Another key part of the ability to lie is executive functioning. Telling successful lies means that children must hold back the truth, create false explanations, and hold both the true and false narratives in their minds without causing a contradiction. Researchers call the ability to bottle things up inhibitory control, while they call the capacity to hold information in mind temporarily working memory. While these processes might not seem like a big deal on the surface, holding ourselves back from saying something and temporarily maintaining information in mind points to expanded executive functioning. Lying is associated with normative development so much so that researchers consider lying to be executive function in action.

One study demonstrated links between increasing executive function, advanced theory of mind, and lying in children. There were two researchers taking part in this study: one tested the executive functioning of children between the ages of 6 and 12 before asking them to rank five prizes in order of preference. In a separate room, the other gave children their least preferred prize. They found that around two-thirds of the children told a prosocial lie, telling the second researcher they liked the prize, which indicated the existence of a theory of mind. Of these two-thirds, about half were able to tell follow-up lies about liking the prize, using working memory and inhibitory control central to developed executive function. Interestingly, children who were able to maintain their lies through follow-up questioning scored higher in measures of executive function scores. These results demonstrate that both theory of mind and executive functioning play a role in the development of lying.

What does all of this tell us about lying, then?
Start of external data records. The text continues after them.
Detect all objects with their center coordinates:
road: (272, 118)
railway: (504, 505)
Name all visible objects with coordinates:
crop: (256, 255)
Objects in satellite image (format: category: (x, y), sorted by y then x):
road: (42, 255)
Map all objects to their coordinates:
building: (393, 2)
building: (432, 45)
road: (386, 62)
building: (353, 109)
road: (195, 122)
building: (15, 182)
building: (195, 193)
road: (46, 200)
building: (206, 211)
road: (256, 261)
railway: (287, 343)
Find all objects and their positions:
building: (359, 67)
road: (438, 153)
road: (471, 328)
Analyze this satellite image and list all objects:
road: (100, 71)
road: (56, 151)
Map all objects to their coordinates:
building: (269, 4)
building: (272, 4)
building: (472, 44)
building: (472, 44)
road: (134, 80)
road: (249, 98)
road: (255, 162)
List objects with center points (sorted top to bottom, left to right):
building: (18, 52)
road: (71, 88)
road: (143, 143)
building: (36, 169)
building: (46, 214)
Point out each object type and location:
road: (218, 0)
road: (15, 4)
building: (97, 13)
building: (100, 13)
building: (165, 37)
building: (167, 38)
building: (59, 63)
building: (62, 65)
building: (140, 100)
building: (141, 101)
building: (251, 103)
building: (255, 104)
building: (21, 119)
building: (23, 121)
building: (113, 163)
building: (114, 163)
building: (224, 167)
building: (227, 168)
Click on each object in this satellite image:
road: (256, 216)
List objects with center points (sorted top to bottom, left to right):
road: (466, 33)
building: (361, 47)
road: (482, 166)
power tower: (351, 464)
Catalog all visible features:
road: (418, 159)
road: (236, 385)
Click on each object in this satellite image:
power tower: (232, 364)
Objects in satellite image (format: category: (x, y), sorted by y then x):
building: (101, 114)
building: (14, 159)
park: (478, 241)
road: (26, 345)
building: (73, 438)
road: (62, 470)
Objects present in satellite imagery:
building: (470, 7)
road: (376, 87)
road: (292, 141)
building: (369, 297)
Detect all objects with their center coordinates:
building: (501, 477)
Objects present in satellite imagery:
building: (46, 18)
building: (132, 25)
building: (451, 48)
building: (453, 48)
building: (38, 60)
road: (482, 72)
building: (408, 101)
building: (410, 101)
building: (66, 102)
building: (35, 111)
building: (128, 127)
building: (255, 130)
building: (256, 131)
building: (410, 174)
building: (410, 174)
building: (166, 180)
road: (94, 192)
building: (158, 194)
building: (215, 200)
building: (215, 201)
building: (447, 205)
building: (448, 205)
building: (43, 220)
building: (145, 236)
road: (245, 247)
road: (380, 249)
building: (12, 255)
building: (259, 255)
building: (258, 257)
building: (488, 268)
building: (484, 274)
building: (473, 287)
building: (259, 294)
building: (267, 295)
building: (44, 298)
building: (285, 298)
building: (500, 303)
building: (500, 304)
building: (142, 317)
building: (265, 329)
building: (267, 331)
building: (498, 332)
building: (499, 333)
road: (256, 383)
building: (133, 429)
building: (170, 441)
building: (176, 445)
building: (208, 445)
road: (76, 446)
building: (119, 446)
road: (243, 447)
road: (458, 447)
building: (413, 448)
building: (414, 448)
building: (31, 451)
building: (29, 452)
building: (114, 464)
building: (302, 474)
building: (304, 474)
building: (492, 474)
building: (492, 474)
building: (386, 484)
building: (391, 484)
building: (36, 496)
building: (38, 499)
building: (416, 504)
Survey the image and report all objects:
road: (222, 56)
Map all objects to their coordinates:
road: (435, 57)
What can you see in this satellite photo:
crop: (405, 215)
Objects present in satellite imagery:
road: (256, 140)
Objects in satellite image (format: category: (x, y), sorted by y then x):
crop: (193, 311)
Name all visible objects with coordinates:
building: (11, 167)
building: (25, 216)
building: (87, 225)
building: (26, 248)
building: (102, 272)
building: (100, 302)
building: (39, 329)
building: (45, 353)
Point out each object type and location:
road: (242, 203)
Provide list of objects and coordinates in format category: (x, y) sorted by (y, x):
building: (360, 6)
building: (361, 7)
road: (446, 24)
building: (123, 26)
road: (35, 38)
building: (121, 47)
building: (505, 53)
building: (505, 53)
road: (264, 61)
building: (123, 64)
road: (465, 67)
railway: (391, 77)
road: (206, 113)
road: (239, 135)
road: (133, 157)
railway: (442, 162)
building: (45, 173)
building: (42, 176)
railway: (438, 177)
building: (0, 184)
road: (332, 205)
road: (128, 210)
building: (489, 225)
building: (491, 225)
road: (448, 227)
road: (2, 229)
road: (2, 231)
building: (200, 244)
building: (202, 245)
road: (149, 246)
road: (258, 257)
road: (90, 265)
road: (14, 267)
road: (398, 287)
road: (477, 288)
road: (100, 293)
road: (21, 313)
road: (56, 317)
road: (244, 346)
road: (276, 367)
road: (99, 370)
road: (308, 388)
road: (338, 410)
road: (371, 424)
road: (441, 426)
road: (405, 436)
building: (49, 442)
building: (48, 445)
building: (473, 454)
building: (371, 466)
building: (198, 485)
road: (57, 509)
When children lie to you, it’s easy to feel hurt. Although lying is generally considered a serious moral transgression, learning to lie signifies a developmental milestone in children because it requires both complex executive functioning and a theory of mind. Advancements in modern psychology allow us to view the underlying components that facilitate lying as developmental accomplishments. Although excessive lying may be a cause for concern, lying, on the whole, indicates that your child is progressing through key cognitive milestones.